Make it easy to create datasets
Good datasets will reflect closely the nature of real data in its distribution, covariance and cardinality. However, they are hard to produce, even with a tool such as SQL Data Generator. Fortunately, it is rarely necessary to fake it so closely. Most RDBMSs create their query plans from a fairly simple distribution map or ‘statistics’. The main reason for mimicking real data as closely as possible is to ensure that the same query plans are selected in testing as in the production system, which is important for scalability and performance testing. There are a number of technologies that can be used, and it is likely that a database developer will need them all.
Random (pseudo-random) data generation
This involves generating data that follows a specific pattern or distribution. You normally use random numbers of the distribution you specify and then shuffle, select or sample from data to generate random names, addresses, phone numbers, and so on.
Synthetic data generation
Synthetic data is derived from the language, frequency list or pools of public-domain data, but not necessarily from actual data.
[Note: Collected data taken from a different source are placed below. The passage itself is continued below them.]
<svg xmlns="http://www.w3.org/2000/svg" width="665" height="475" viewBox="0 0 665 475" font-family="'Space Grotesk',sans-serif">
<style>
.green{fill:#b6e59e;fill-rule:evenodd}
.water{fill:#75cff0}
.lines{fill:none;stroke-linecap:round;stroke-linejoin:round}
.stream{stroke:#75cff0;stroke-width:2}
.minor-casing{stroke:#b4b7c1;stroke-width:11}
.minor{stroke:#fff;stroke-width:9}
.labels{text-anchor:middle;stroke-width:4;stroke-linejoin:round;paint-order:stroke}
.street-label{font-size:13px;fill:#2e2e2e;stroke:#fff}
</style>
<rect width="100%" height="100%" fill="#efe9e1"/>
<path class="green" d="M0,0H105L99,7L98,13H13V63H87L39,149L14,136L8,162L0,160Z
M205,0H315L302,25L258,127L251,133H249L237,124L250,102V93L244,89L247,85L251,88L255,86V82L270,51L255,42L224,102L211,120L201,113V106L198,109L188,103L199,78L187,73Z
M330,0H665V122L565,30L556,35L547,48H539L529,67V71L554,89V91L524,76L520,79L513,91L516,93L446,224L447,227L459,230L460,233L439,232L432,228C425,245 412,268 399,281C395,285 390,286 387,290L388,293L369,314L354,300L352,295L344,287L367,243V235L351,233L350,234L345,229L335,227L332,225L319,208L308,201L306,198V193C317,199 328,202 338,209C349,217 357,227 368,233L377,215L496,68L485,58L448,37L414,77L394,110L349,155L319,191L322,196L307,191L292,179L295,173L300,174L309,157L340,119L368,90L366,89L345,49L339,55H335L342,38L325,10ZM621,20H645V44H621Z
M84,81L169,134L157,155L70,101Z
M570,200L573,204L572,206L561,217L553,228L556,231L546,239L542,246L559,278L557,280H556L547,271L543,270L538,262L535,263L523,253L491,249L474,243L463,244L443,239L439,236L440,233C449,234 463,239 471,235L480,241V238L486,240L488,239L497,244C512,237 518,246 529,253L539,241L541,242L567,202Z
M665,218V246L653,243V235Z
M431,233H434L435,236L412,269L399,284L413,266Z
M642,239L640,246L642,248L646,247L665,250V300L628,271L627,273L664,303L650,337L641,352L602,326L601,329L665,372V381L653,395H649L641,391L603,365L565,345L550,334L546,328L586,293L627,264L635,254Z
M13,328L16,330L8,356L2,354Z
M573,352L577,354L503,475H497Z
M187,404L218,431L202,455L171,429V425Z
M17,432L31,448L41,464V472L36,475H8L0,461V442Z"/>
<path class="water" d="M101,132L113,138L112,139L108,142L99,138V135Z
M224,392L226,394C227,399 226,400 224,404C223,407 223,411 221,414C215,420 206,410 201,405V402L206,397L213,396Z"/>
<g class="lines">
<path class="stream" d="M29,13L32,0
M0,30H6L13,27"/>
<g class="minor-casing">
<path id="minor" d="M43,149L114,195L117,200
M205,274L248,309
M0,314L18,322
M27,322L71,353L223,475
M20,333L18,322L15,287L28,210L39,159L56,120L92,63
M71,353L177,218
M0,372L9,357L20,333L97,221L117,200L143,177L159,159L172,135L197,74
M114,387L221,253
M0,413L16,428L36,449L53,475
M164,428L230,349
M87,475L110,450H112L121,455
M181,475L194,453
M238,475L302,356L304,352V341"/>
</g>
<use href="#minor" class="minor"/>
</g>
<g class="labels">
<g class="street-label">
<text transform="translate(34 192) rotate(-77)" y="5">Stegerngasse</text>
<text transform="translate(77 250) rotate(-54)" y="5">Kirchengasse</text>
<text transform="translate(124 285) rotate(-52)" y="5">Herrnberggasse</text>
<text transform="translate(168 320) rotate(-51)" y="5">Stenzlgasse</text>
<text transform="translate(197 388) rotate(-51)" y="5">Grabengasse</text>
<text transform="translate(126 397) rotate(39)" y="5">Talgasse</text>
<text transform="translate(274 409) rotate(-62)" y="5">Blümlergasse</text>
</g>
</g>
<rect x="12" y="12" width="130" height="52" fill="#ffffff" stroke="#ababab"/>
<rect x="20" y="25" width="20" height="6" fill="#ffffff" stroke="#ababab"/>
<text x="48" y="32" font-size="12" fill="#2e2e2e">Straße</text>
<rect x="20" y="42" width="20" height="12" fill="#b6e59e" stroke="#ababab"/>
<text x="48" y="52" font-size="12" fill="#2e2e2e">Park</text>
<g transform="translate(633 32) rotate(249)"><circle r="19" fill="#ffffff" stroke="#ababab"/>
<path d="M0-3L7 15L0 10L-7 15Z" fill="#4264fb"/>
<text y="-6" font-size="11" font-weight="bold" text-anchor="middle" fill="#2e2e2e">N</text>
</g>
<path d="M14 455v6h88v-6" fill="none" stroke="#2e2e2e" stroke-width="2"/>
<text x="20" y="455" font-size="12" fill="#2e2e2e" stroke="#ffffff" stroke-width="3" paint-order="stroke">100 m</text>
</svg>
It mimics the characteristics and patterns of real data. This is particularly useful for performance or scalability testing where you need to generate large volumes of data that is unrelated to the real data of the production system. There are a number of techniques that can be used to provide verisimilitude to the derived data.
Data masking, pseudonymization and anonymization
In this approach, we obfuscate real data to create development and test data that closely resembles the real data but does not reveal sensitive information. This usually involves replacing personally identifiable information (PII), such as names, addresses, and social security numbers, with fictional or randomized values. However, even having done this the data is only pseudonymized, rather than fully anonymized. If you only mask the data without shuffling it, it is prone to inference attack that can reveal enough about certain individuals to be classed as a data breach. Data Masker for SQL Server and Oracle can use a variety of techniques to ensure that the data is fully anonymized.
Data generation tools and libraries
There are specialized data generation tools and libraries available that can simplify the process of generating data. These tools often provide features for generating specific types of data, such as customer data, financial data, or geospatial data. Some popular data generation tools include SQL Data Generator, Mockaroo, TalendDataGenerator, and DataGen.
Conclusions
Choosing a dataset of test data should be as easy as selecting the right packet of crisps at the supermarket. ‘What version of the database?’, ‘What sort of testing?’. ‘Soak testing? Bad luck mate. Still, here you are, how much do you want?’. Next thing you know, it is in the database.
The reason why databases have so much trouble with deployment is that they aren’t tested rigorously enough, and they aren’t tested rigorously enough because it is tiresome and tedious to create, find and load the test data. Test Data Management has developed to plan out in advance when the different types of data will be required, and the nature of the data. It gives time to devise the best way of loading the data. It also allows us to recreate a previous version of the database complete with its data to allow developers to track down when and how a particular bug got into the system. It allows a lot more flexibility in the way developers who are practicing test-driven development can plan their development branches.